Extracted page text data
──────────────────────────────

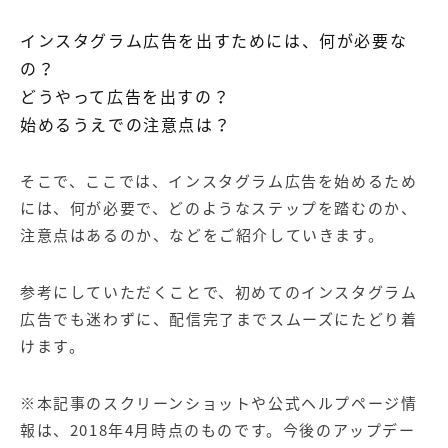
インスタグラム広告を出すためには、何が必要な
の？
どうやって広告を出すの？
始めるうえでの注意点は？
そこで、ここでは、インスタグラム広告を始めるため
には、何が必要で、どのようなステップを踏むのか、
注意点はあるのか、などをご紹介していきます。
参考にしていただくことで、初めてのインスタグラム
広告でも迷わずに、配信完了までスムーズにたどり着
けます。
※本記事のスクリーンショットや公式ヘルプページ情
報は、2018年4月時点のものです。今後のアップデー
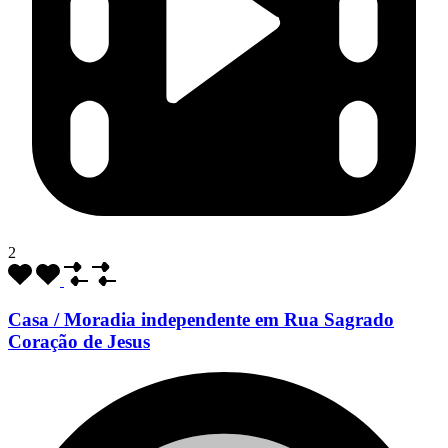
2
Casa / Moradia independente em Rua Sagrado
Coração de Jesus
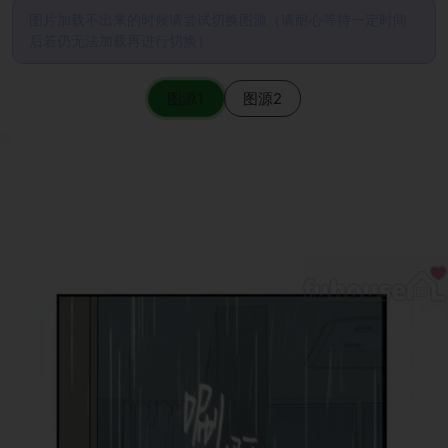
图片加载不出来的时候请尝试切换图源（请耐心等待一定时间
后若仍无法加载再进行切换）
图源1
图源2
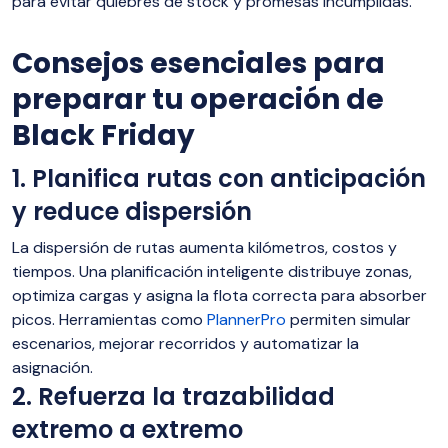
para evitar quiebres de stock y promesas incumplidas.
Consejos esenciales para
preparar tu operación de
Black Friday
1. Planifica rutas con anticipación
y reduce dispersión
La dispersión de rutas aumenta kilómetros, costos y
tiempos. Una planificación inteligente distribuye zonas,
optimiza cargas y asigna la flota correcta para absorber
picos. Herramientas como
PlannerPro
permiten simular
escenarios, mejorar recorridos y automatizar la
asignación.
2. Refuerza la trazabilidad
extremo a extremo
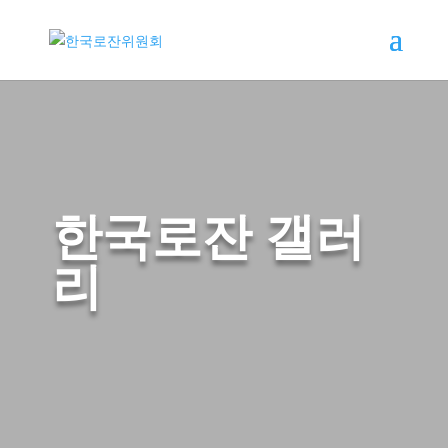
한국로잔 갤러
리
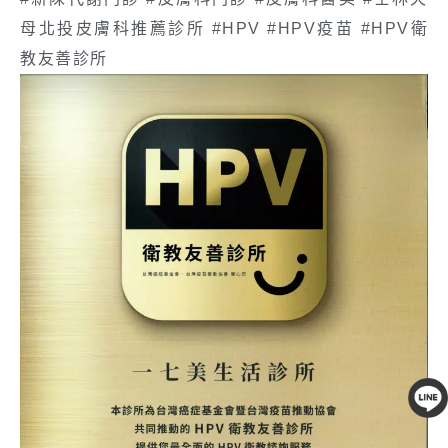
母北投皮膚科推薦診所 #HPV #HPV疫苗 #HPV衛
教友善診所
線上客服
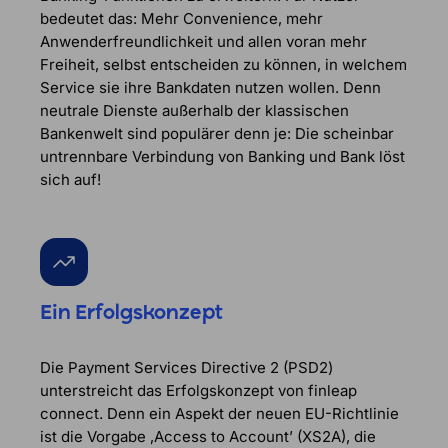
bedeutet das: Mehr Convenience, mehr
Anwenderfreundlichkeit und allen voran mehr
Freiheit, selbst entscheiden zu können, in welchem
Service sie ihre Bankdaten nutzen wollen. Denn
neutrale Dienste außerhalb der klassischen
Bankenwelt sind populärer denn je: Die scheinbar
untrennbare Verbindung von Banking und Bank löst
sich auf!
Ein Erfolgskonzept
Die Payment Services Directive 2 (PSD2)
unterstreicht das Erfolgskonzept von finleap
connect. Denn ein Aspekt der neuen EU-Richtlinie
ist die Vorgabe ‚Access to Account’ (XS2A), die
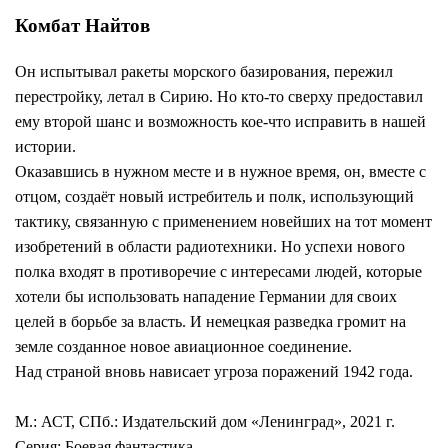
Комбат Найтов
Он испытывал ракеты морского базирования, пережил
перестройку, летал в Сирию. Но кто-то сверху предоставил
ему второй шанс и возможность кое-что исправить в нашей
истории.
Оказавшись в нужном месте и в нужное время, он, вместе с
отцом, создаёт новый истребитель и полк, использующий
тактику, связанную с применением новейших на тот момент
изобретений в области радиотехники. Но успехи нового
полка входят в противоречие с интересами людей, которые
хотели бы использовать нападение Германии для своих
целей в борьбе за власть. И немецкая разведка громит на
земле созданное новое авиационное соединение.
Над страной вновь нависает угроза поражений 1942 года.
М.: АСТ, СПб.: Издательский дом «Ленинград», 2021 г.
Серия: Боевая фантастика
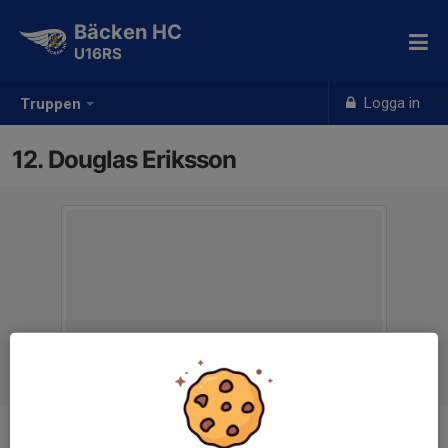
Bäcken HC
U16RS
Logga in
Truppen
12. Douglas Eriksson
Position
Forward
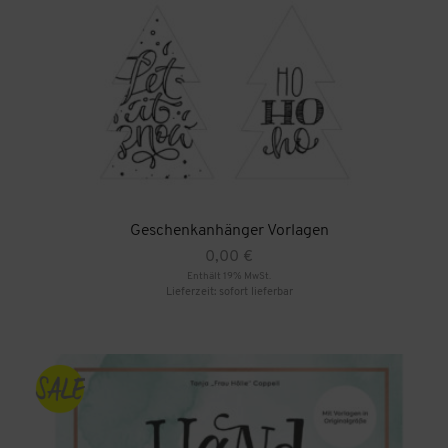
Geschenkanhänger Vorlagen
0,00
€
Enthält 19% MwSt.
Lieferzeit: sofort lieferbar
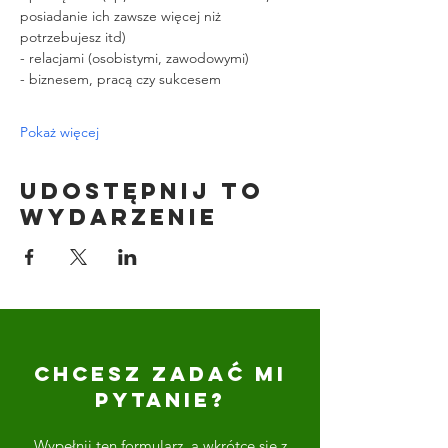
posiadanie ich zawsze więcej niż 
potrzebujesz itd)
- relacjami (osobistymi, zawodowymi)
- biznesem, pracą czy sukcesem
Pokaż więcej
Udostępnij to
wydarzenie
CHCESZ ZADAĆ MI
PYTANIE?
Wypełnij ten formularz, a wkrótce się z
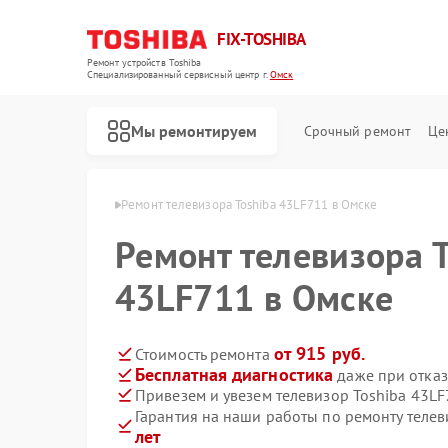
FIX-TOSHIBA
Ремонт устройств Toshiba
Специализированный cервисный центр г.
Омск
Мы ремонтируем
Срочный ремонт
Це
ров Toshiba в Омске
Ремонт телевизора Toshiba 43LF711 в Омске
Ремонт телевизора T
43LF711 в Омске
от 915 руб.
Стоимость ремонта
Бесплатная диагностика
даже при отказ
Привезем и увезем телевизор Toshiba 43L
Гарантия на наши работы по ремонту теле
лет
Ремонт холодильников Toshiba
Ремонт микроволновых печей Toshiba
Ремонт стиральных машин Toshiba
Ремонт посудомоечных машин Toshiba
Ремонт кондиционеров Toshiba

──────────────────────────────

_Task directions_.
Render every line of text in the listing as one numbered list, skipping blank lines and leaving out the pictures.

_Answer to the problem_.
1. インスタグラム広告を出すためには、何が必要な
2. の？
3. どうやって広告を出すの？
4. 始めるうえでの注意点は？
5. そこで、ここでは、インスタグラム広告を始めるため
6. には、何が必要で、どのようなステップを踏むのか、
7. 注意点はあるのか、などをご紹介していきます。
8. 参考にしていただくことで、初めてのインスタグラム
9. 広告でも迷わずに、配信完了までスムーズにたどり着
10. けます。
11. ※本記事のスクリーンショットや公式ヘルプページ情
12. 報は、2018年4月時点のものです。今後のアップデー
13. 2
14. Casa / Moradia independente em Rua Sagrado
15. Coração de Jesus
16. 图片加载不出来的时候请尝试切换图源（请耐心等待一定时间
17. 后若仍无法加载再进行切换）
18. 图源1
19. 图源2
20. para evitar quiebres de stock y promesas incumplidas.
21. Consejos esenciales para
22. preparar tu operación de
23. Black Friday
24. 1. Planifica rutas con anticipación
25. y reduce dispersión
26. La dispersión de rutas aumenta kilómetros, costos y
27. tiempos. Una planificación inteligente distribuye zonas,
28. optimiza cargas y asigna la flota correcta para absorber
29. picos. Herramientas como
30. PlannerPro
31. permiten simular
32. escenarios, mejorar recorridos y automatizar la
33. asignación.
34. 2. Refuerza la trazabilidad
35. extremo a extremo
36. 한국로잔 갤러
37. 리
38. 母北投皮膚科推薦診所 #HPV #HPV疫苗 #HPV衛
39. 教友善診所
40. 線上客服
41. bedeutet das: Mehr Convenience, mehr
42. Anwenderfreundlichkeit und allen voran mehr
43. Freiheit, selbst entscheiden zu können, in welchem
44. Service sie ihre Bankdaten nutzen wollen. Denn
45. neutrale Dienste außerhalb der klassischen
46. Bankenwelt sind populärer denn je: Die scheinbar
47. untrennbare Verbindung von Banking und Bank löst
48. sich auf!
49. Ein Erfolgskonzept
50. Die Payment Services Directive 2 (PSD2)
51. unterstreicht das Erfolgskonzept von finleap
52. connect. Denn ein Aspekt der neuen EU-Richtlinie
53. ist die Vorgabe ‚Access to Account’ (XS2A), die
54. Комбат Найтов
55. Он испытывал ракеты морского базирования, пережил
56. перестройку, летал в Сирию. Но кто-то сверху предоставил
57. ему второй шанс и возможность кое-что исправить в нашей
58. истории.
59. Оказавшись в нужном месте и в нужное время, он, вместе с
60. отцом, создаёт новый истребитель и полк, использующий
61. тактику, связанную с применением новейших на тот момент
62. изобретений в области радиотехники. Но успехи нового
63. полка входят в противоречие с интересами людей, которые
64. хотели бы использовать нападение Германии для своих
65. целей в борьбе за власть. И немецкая разведка громит на
66. земле созданное новое авиационное соединение.
67. Над страной вновь нависает угроза поражений 1942 года.
68. М.: АСТ, СПб.: Издательский дом «Ленинград», 2021 г.
69. Серия: Боевая фантастика
70. Bäcken HC
71. U16RS
72. Logga in
73. Truppen
74. 12. Douglas Eriksson
75. Position
76. Forward
77. Geschenkanhänger Vorlagen
78. 0,00
79. €
80. Enthält 19% MwSt.
81. Lieferzeit: sofort lieferbar
82. posiadanie ich zawsze więcej niż 
83. potrzebujesz itd)
84. - relacjami (osobistymi, zawodowymi)
85. - biznesem, pracą czy sukcesem
86. Pokaż więcej
87. Udostępnij to
88. wydarzenie
89. CHCESZ ZADAĆ MI
90. PYTANIE?
91. Wypełnij ten formularz, a wkrótce się z
92. FIX-TOSHIBA
93. Ремонт устройств Toshiba
94. Специализированный cервисный центр г.
95. Омск
96. Мы ремонтируем
97. Срочный ремонт
98. Це
99. ров Toshiba в Омске
100. Ремонт телевизора Toshiba 43LF711 в Омске
101. Ремонт телевизора T
102. 43LF711 в Омске
103. от 915 руб.
104. Стоимость ремонта
105. Бесплатная диагностика
106. даже при отказ
107. Привезем и увезем телевизор Toshiba 43L
108. Гарантия на наши работы по ремонту теле
109. лет
110. Ремонт холодильников Toshiba
111. Ремонт микроволновых печей Toshiba
112. Ремонт стиральных машин Toshiba
113. Ремонт посудомоечных машин Toshiba
114. Ремонт кондиционеров Toshiba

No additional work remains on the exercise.